■ **DIRECTIVE**:
Only the line containing "Шарфы и палантины оптом купить оптом" and the lines after it, through the end of the entries, should be output exactly.

(Saved data entries)
= = =

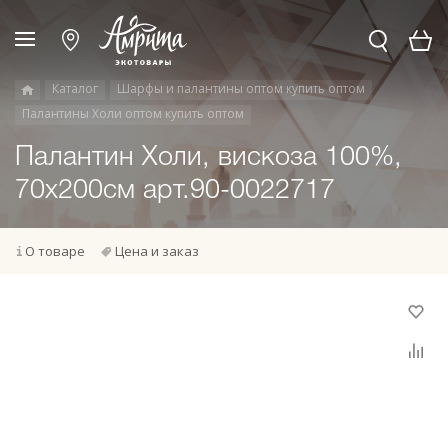
Каталог
Шарфы и палантины оптом купить оптом
Палантины Холи оптом купить оптом
Палантин Холи, вискоза 100%,
70х200см арт.90-0022717
О товаре
Цена и заказ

= = =

■ **WRITTEN RESPONSE**:
Шарфы и палантины оптом купить оптом
Палантины Холи оптом купить оптом
Палантин Холи, вискоза 100%,
70х200см арт.90-0022717
О товаре
Цена и заказ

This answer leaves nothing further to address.